16 Star U.S. Navy Boat Flag - Navy Yard Charleston, 1850's.
This is a U.S. Navy Boat Ensign (Boat Flag) from the Naval Yard in Boston, Massachusetts, 1854-63. According to the Flag House records, the ensign once belonged to an elderly man in Abbesville, Alabama. After his death the flag was found in an old sideboard. The elderly man told the individual who received the flag from him that his grandfather, a Southern sympathizer, owned many old pre-Revolutionary articles and in his work took many mules and horses into Virginia, a trip which may have required need of the flag. The elderly man explained that he was trading mules and horses from Virgina into Union lines.. The story implies these trips were some what frequent and his grandfather felt no danger but the flag was his back up increasing his chances to get thru the lines do his business and return home to Virginia. He found it convenient to take this flag with him on trips when he needed to cross into the Union lines and the confederates gave him no trouble when they heard his story..

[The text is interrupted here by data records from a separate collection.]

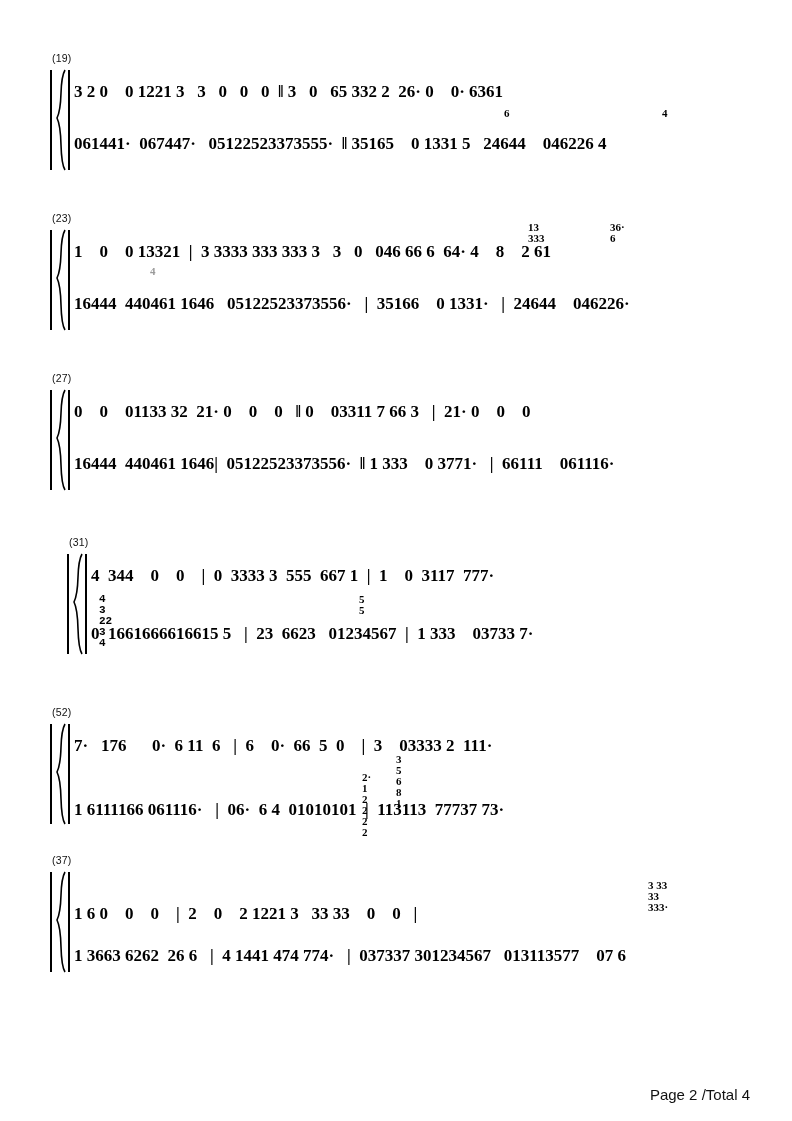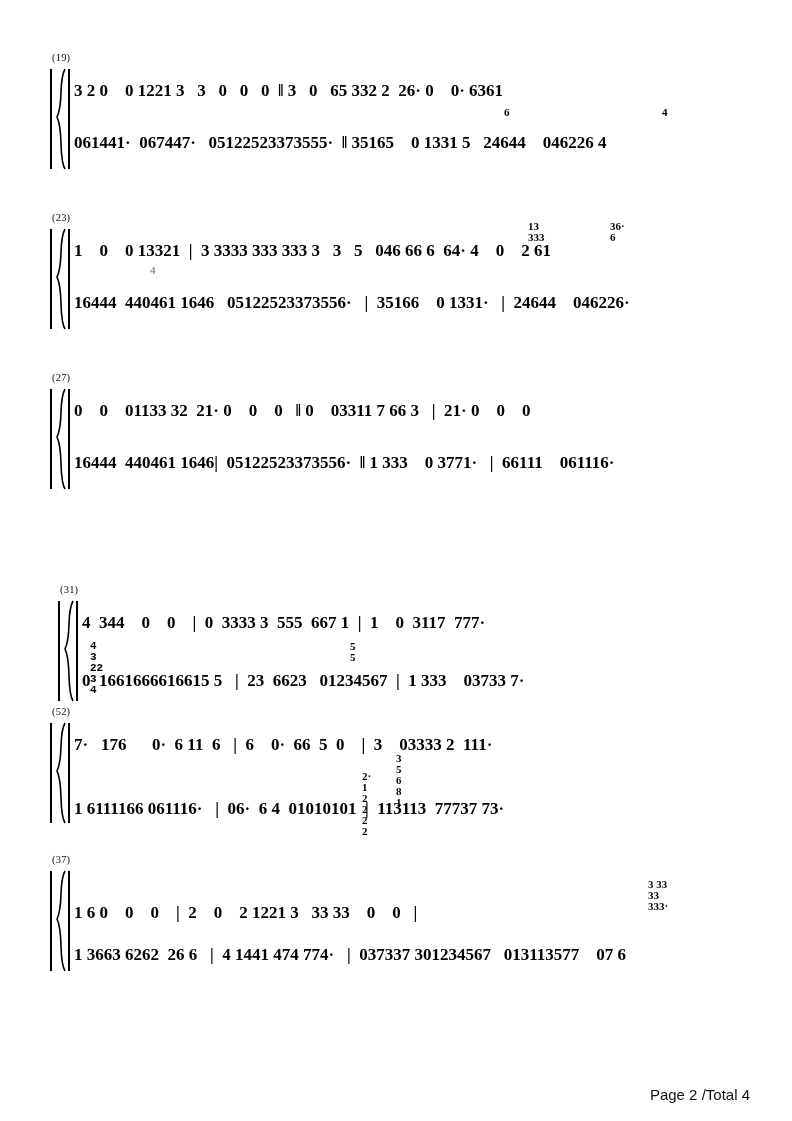--- a/index.html
+++ b/index.html
@@ -22,21 +22,21 @@
     background: #ffffff;
   }
 
   
   .system {
     position: relative;
     margin: 0 0 0 0;
     padding: 0;
   }
   .measure-label {
-    font-family: Liberation Serif, serif;
+    font-family: Liberation Sans, sans-serif;
     font-size: 10.5px;
     color: #111;
     margin-left: 52px;
     margin-bottom: 2px;
     letter-spacing: 0.2px;
   }
   .staff-wrap {
     position: relative;
     margin-left: 52px;
     margin-right: 40px;
@@ -147,21 +147,21 @@
       <div class="brace">
         <svg width="16" height="104" viewBox="0 0 16 104">
             <path d="M13 2 C6 14, 12 36, 5 50 C12 64, 6 90, 13 102" stroke="#000" stroke-width="1.6" fill="none"></path>
           </svg>
       </div>
       <div class="bar-left"></div>
       <div class="bar-right"></div>
       <span class="sup" style="left:476px; top:-4px;">13  333</span>
       <span class="sup" style="left:558px; top:-4px;">36·  6</span>
       <div class="staff-row row-top">
-        <span class="notes">1    0    0 13321  |  3 3333 333 333 3   3   5   046 66 6  64· 4    0    2 61</span>
+        <span class="notes">1    0    0 13321  |  3 3333 333 333 3   3   0   046 66 6  64· 4    8    2 61</span>
       </div>
       <div class="staff-row row-bot">
         <span class="notes">16444  440461 1646   05122523373556·   |  35166    0 1331·   |  24644    046226·</span>
       </div>
       <span class="sup grey" style="left:98px; top:40px;">4</span>
     </div>
   </div>
 
   <div class="system" style="position:absolute; left:0; top:372px;">
     <div class="measure-label">(27)</div>
@@ -175,21 +175,21 @@
       <div class="bar-right"></div>
       <div class="staff-row row-top">
         <span class="notes">0    0    01133 32  21· 0    0    0   ‖ 0    03311 7 66 3   |  21· 0    0    0</span>
       </div>
       <div class="staff-row row-bot">
         <span class="notes">16444  440461 1646|  05122523373556·  ‖ 1 333    0 3771·   |  66111    061116·</span>
       </div>
     </div>
   </div>
 
-  <div class="system" style="position:absolute; left:8px; top:536px;margin-top:48px;">
+  <div class="system" style="position:absolute; left:17px; top:536px;">
     <div class="measure-label">(31)</div>
     <div class="staff-wrap">
       <div class="brace">
         <svg width="16" height="104" viewBox="0 0 16 104">
             <path d="M13 2 C6 14, 12 36, 5 50 C12 64, 6 90, 13 102" stroke="#000" stroke-width="1.6" fill="none"></path>
           </svg>
       </div>
       <div class="bar-left"></div>
       <div class="bar-right"></div>
       <div class="staff-row row-top">

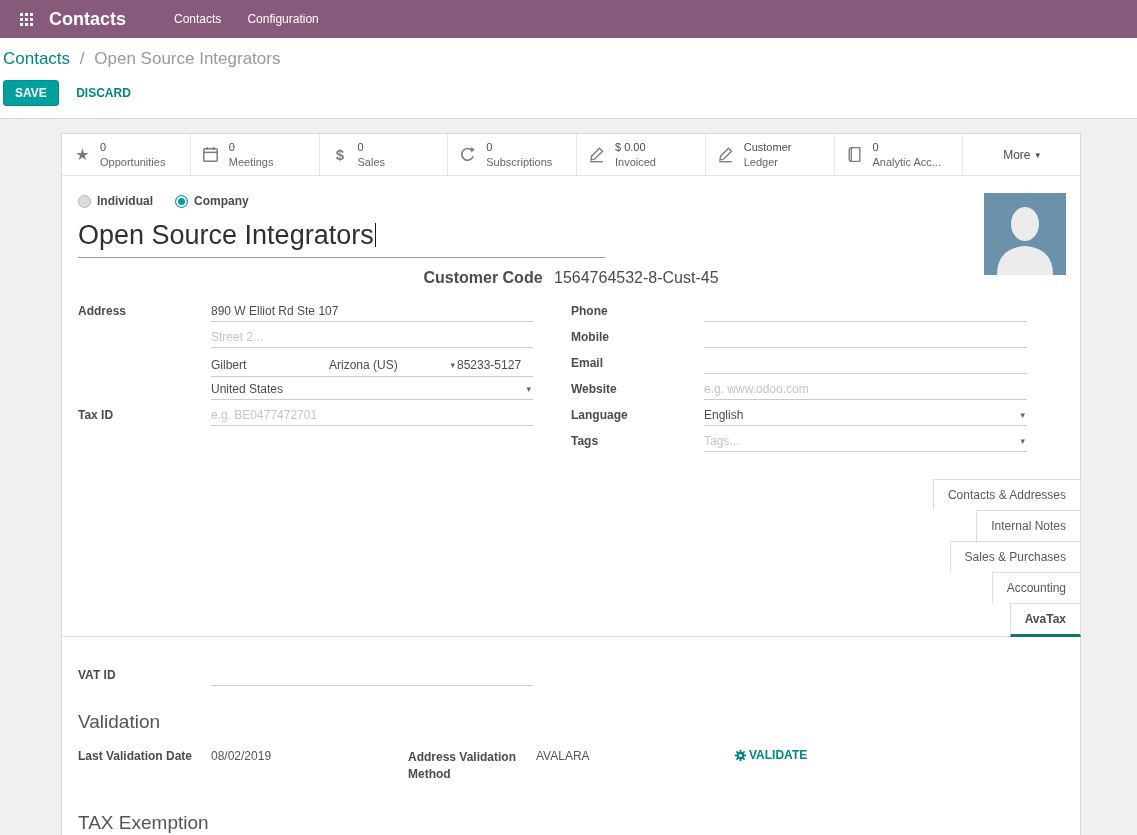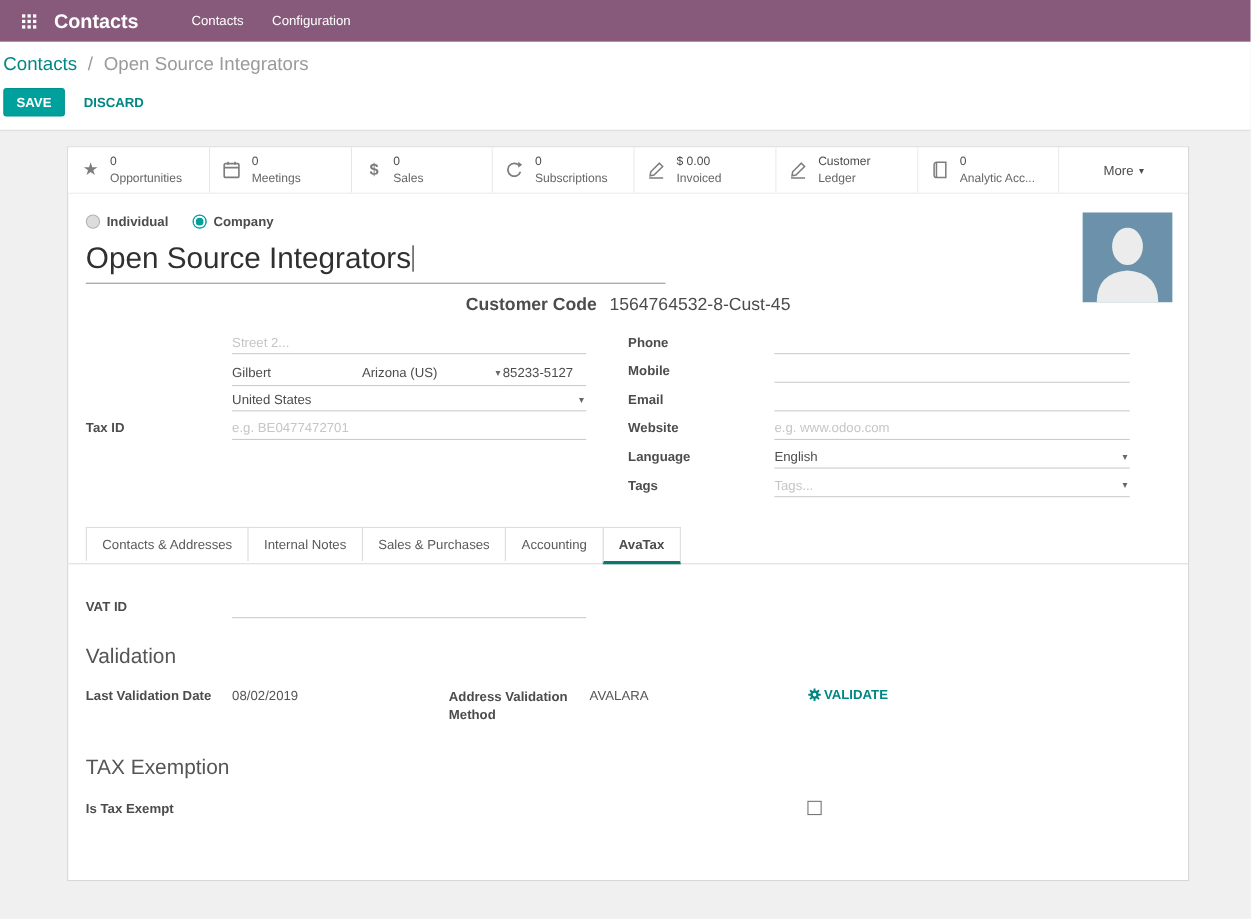--- a/index.html
+++ b/index.html
@@ -73,21 +73,21 @@
   .csz { display: flex; }
   .csz .city { width: 118px; flex: none; }
   .csz .state { width: 128px; flex: none; }
   .csz .zip { flex: 1; }
   .sel { display: flex; align-items: center; justify-content: space-between; border-bottom: 1px solid #ccc;
          padding: 5px 2px 3px 0; font-size: 12px; color: #4c4c4c; cursor: pointer; }
   .sel .caret { font-size: 9px; color: #666; }
   .sel .ph { color: #c6c6c6; }
 
   
-  .tabbar { display: flex; align-items: flex-start; padding-left: 16px; border-bottom: 1px solid #ddd; margin-top: 24px; }
+  .tabbar { display: flex; align-items: flex-end; padding-left: 16px; border-bottom: 1px solid #ddd; margin-top: 24px; flex-direction: column; }
   .tab { padding: 8px 14px; font-size: 12px; color: #5a5a5a; border: 1px solid #ddd; border-bottom: none;
          background: #fff; margin-right: -1px; cursor: pointer; position: relative; }
   .tab.active { font-weight: bold; color: #4c4c4c; margin-bottom: -1px; border-bottom: 3px solid #0f766e; z-index: 2; }
 
   .tab-content { padding: 26px 16px 58px; }
   .section-title { font-size: 19px; font-weight: 400; color: #555; }
   .section-title.validation { margin: 22px 0 16px; }
   .section-title.exemption { margin: 28px 0 16px; }
   .vrow { display: flex; align-items: flex-start; font-size: 12px; }
   .vlabel1 { width: 133px; flex-shrink: 0; font-weight: bold; padding-right: 10px; }
@@ -246,20 +246,26 @@
       </div>
 
       <div class="code-row">
         <span class="code-label">Customer Code</span>
         <span class="code-value">1564764532-8-Cust-45</span>
       </div>
 
       <div class="columns">
 
         <div class="col-left">
+          <div class="frow">
+            <label class="flabel">Address</label>
+            <div class="fwrap">
+              <input class="inp" type="text" value="890 W Elliot Rd Ste 107" style="">
+            </div>
+          </div>
           <div class="frow">
             <label class="flabel"></label>
             <div class="fwrap">
               <input class="inp" type="text" placeholder="Street 2..." style="">
             </div>
           </div>
           <div class="frow">
             <label class="flabel"></label>
             <div class="fwrap csz">
               <input class="inp city" type="text" value="Gilbert" style="">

The field is composed of thirteen alternating, horizontal, red and white wool/bunting stripes, stitched together by hand. The top and bottoms stripes are red. Inset into the upper hoist corner and extending through seven stripes is a dark blue wool/bunting union canton 23.5" x 20.5". 16 white cotton, 5-pointed stars, each 3" across, are hand sewn on the obverse and reverse sides in four horizontal rows of four stars each. The flag is finished with a 2" wide white linen canvas heading bearing a hand sewn button hole eyelet at each end. Marked in ink upon the heading are the inscriptions: "6 Ft. BOAT ENSIGN" and "N Y C" (the latter indicating manufacture at the United States Naval Yard at Charlestown (Boston Harbor).
Exhibition History:
Second Presidio Exhibit, 2003 GALLERY III
(ZFC0029)
16-Star United States Navy Boat Flag
Provenance:
• Navy Yard Charleston, Boston, Mass., 1850s.
• Used by unnamed Southern sympathizer in Abbesville, Alabama, 1861- 1865.
• By descent to Colonel & Mrs. Jesse J. Hinson, Baltimore, MD, until 1966.
• Gifted to The Star Spangled Banner Flag House & Museum, until 1996.
• Acquired by the Zaricor Flag Collection from the Star-Spangled Banner Flag House Collection of Baltimore, MD. in 1996.
Publication History:
Cooper, Grace Rogers, Thirteen Star Flags: Keys to Identification. Washington D.C., 1973, pp. 33-34.
Madaus, Howard M., Dr, Whitney Smith, The American Flag: Two Centuries of Concord and Conflict. Santa Cruz: VZ Publications, 2006, p. 67.
Provenance:
Acquired by the Zaricor Flag Collection (ZFC0029) in 1996 from the Star-Spangled Banner Flag House Collection of Baltimore, MD.